In reality, the “logic” of attacking a mosque is quite different from – arguably the opposite of – the logic of asking Muslims to denounce terrorism. It seems fair to say that those who attack mosques are acting on the belief that Islam is wholly irreconcilable with Western civilization. Those who expect Muslims to denounce terrorism reject that view, or at least are open to the possibility that it is untrue.
Thus Peggy Noonan, also in the Journal:
Tracked down by a reporter for Deutsche Welle after the Charlie Hebdo massacre, [Danish cartoonist] Kurt Westergaard offered his wisdom. He said the murderers were “fanatics.” He told the media “not to be afraid” and not to “surrender” free speech. And he said he hoped for “a reaction from the moderate majority of Muslims against this attack.”
That majority actually exists, and should step forward.
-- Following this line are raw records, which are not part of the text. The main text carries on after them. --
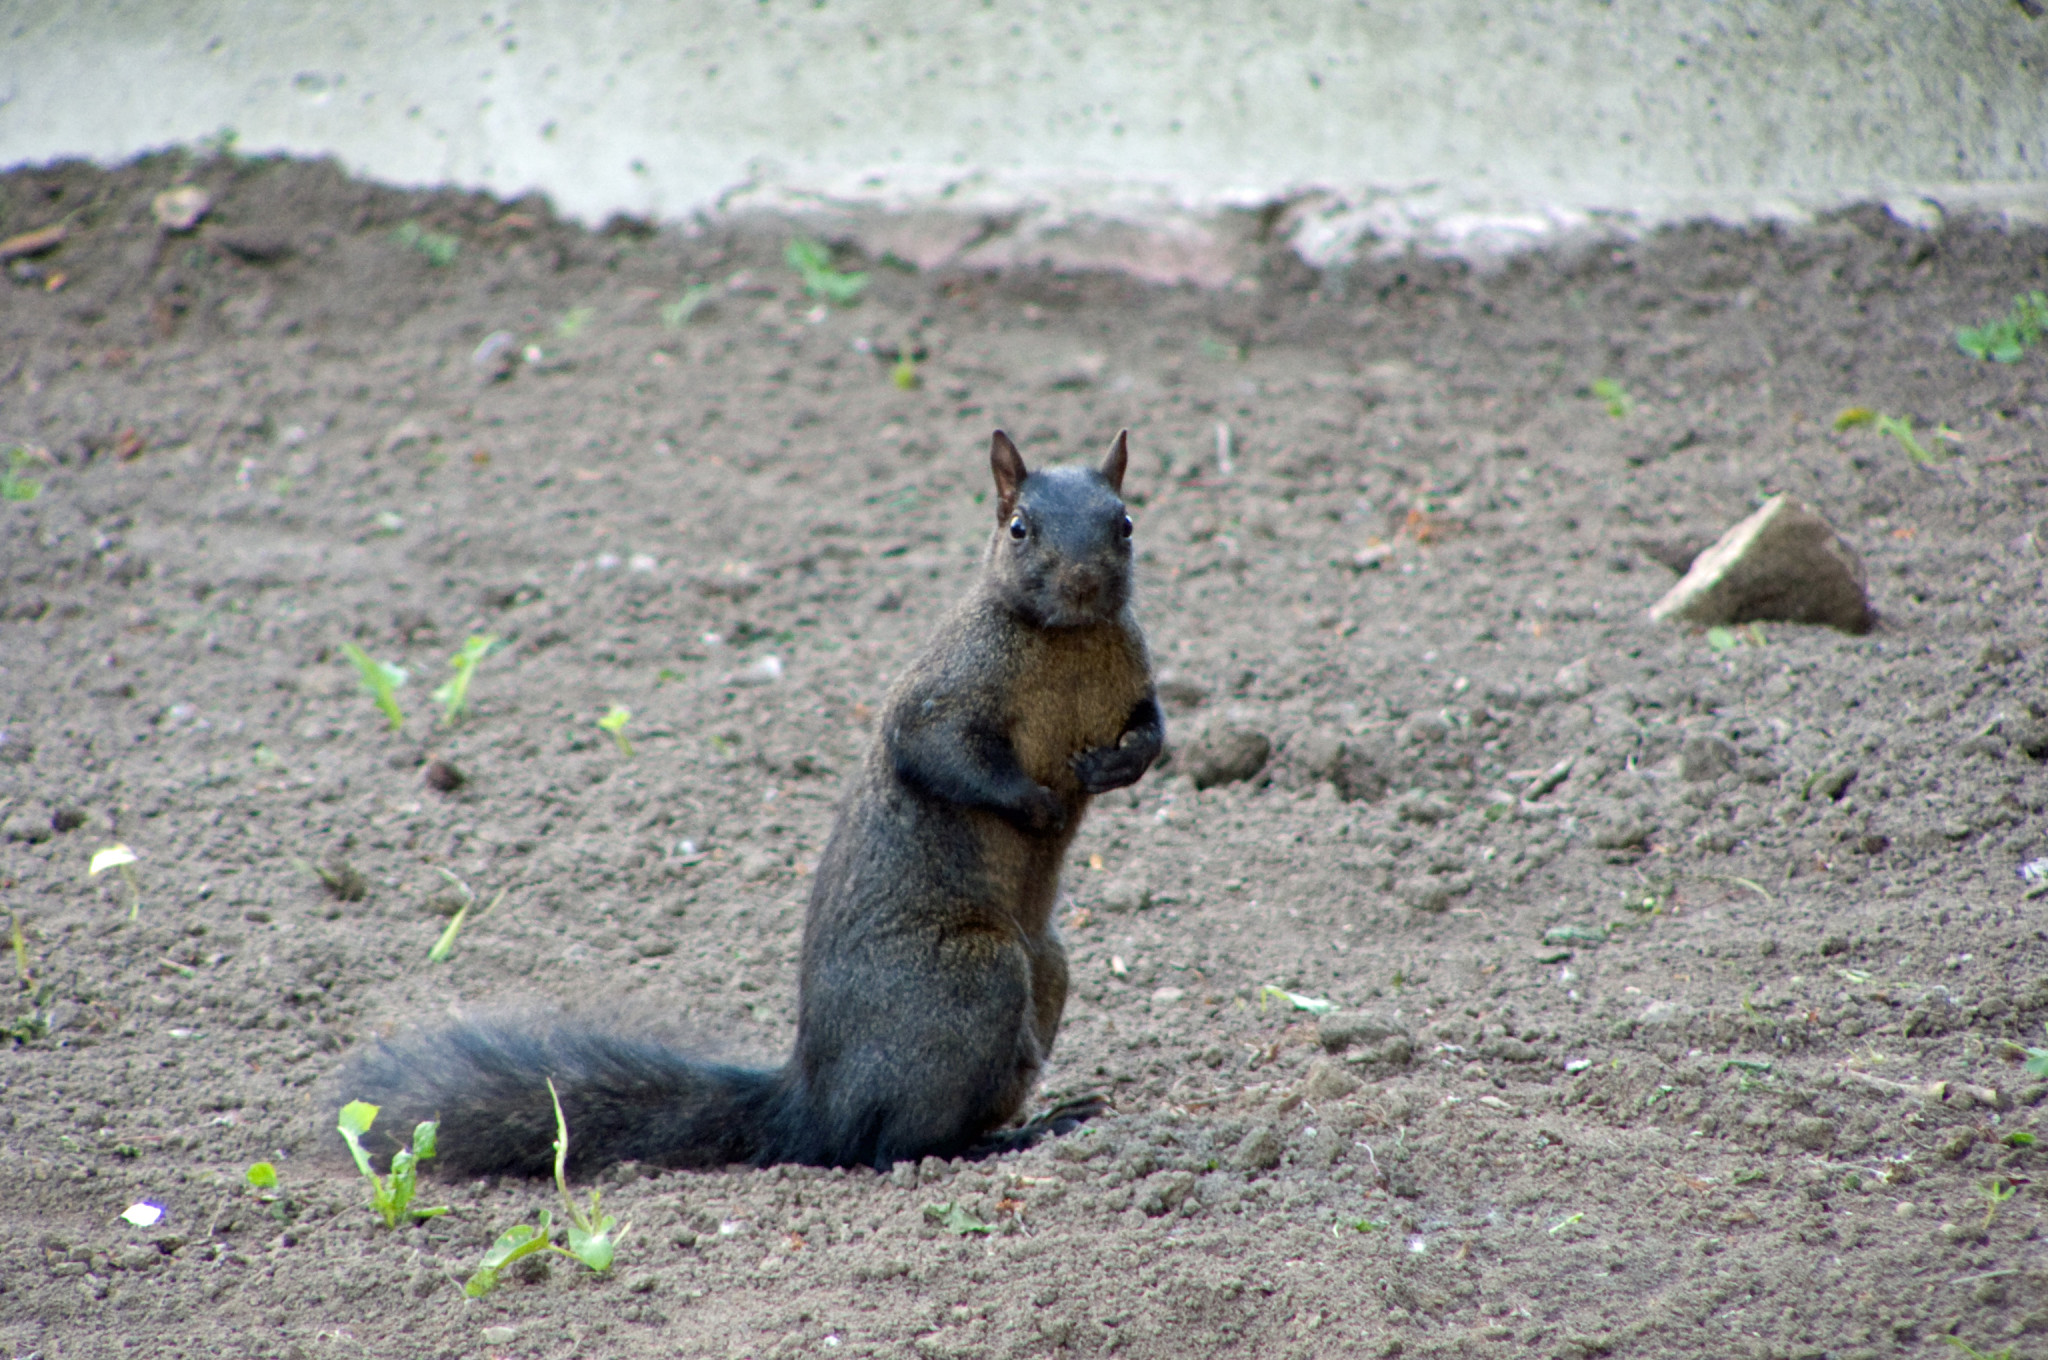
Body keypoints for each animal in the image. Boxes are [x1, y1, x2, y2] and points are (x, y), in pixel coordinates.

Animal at [344, 430, 1163, 1171]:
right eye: (1018, 528)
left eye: (1125, 522)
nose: (1084, 583)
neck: (1066, 637)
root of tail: (813, 1107)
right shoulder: (942, 693)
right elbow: (939, 754)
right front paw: (1037, 805)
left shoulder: (1134, 685)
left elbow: (1153, 734)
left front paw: (1115, 767)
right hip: (970, 981)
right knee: (896, 1146)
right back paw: (1008, 1137)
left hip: (1045, 970)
Levy puts it this way: “In the dark times ahead, battles await: Islam against Islam, pluralistic civilization against the nihilists of jihad. But it is really one war, and we must wage it together, united.”
The majority of Muslims are peaceful and “moderate” and have a common interest with non-Muslims in combating “the nihilists of jihad.” Someone who burns a mosque manifestly rejects that view.
Perhaps those who profess it do so uncertainly, hoping rather than firmly believing it is true. If so, they call on Muslims to speak out against terror because they would like real-world confirmation. That is not bigotry but open-mindedness.
Or maybe they are sure of their belief in the moderate Muslim majority and want confirmation for the benefit of others who may, with every terrorist attack, become more inclined toward rejection. That’s not bigotry either but anxiety over the possibility that anti-Muslim bigotry will become more widespread.
The charge of “Islamophobia” is no more well-founded. For the sake of argument, let us assume the moderate-majority hypothesis is true. Let’s make it a very large supermajority – say 99% of Muslims have no truck whatever with the violent few.
The world-wide Muslim population is estimated at 1.6 billion. If 99% of them are peaceful and moderate, that leaves a cadre of 16 million potential terrorists and sympathizers. As we saw in Paris – and as we’ve seen again and again over the years, in New York, Jerusalem, Madrid, London, Bombay, Sydney and many majority-Muslim countries – even a handful of violent jihadists are capable of wreaking enormous carnage and disruption.
To view that with trepidation and dread is not in the least phobic. It is entirely rational.